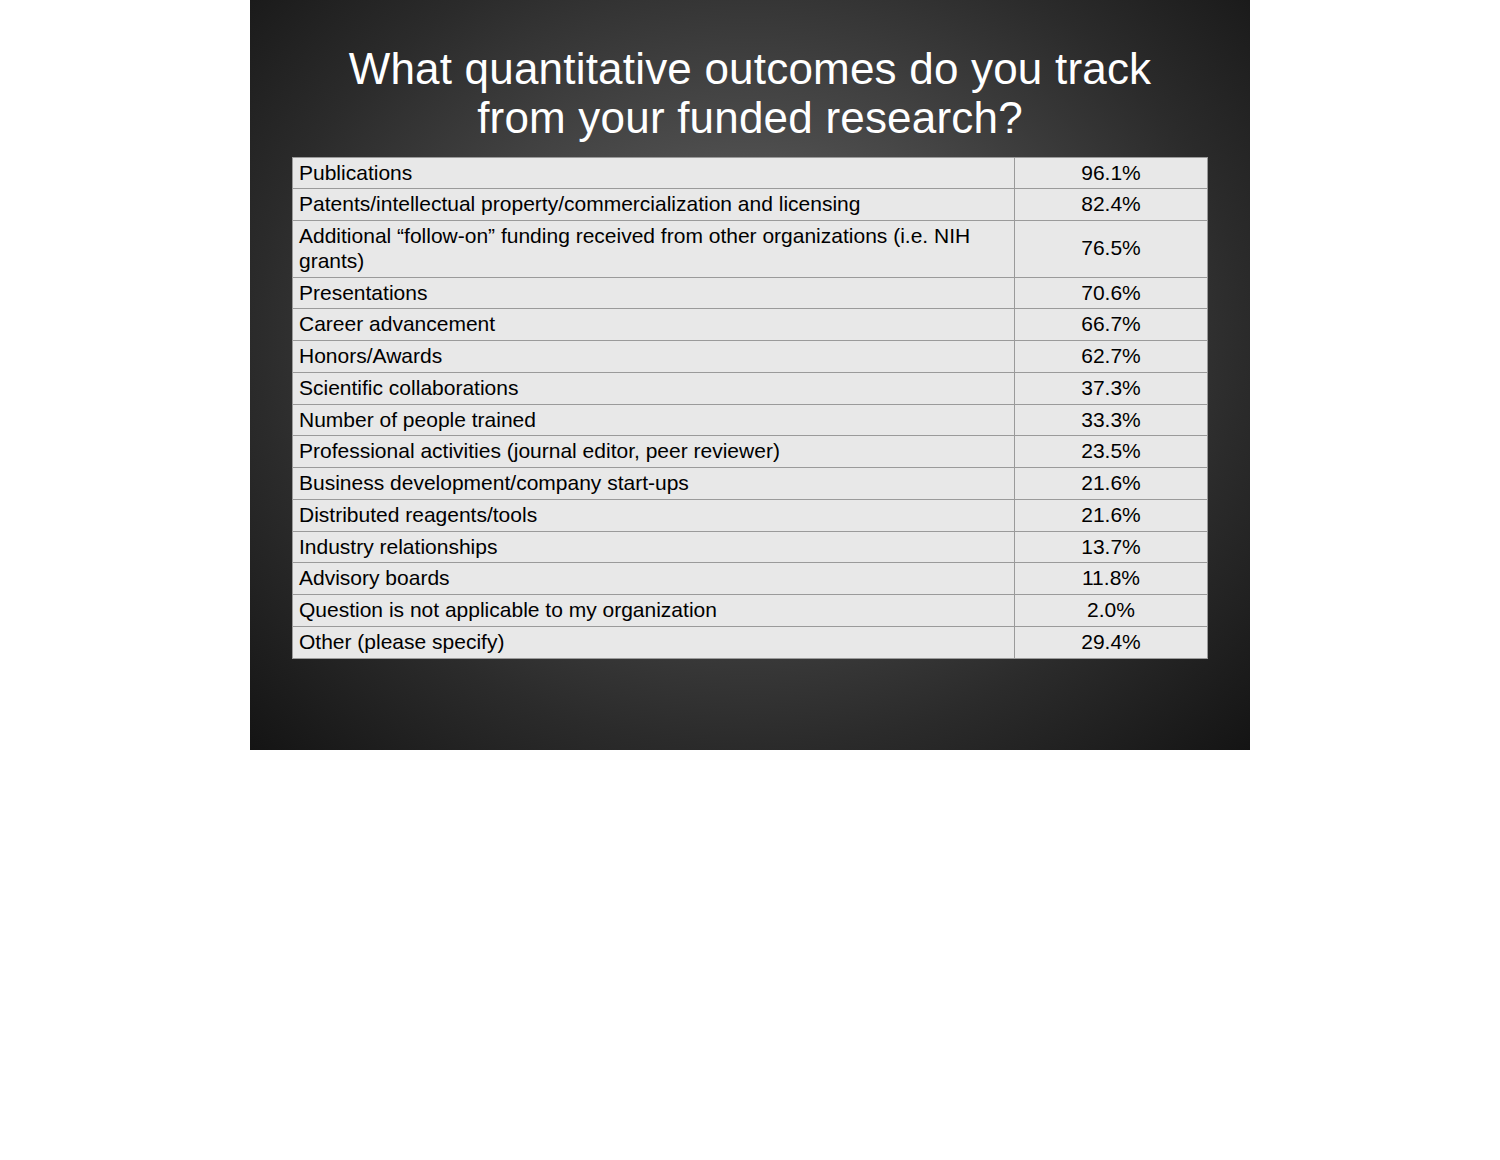What quantitative outcomes do you track
from your funded research?
| Publications | 96.1% |
| Patents/intellectual property/commercialization and licensing | 82.4% |
| Additional “follow-on” funding received from other organizations (i.e. NIH grants) | 76.5% |
| Presentations | 70.6% |
| Career advancement | 66.7% |
| Honors/Awards | 62.7% |
| Scientific collaborations | 37.3% |
| Number of people trained | 33.3% |
| Professional activities (journal editor, peer reviewer) | 23.5% |
| Business development/company start-ups | 21.6% |
| Distributed reagents/tools | 21.6% |
| Industry relationships | 13.7% |
| Advisory boards | 11.8% |
| Question is not applicable to my organization | 2.0% |
| Other (please specify) | 29.4% |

----------

PROBLEM DETAILS: Please count how many lines in the preceding records hold the word "from", then give only that number.

WRITTEN ANSWER: 2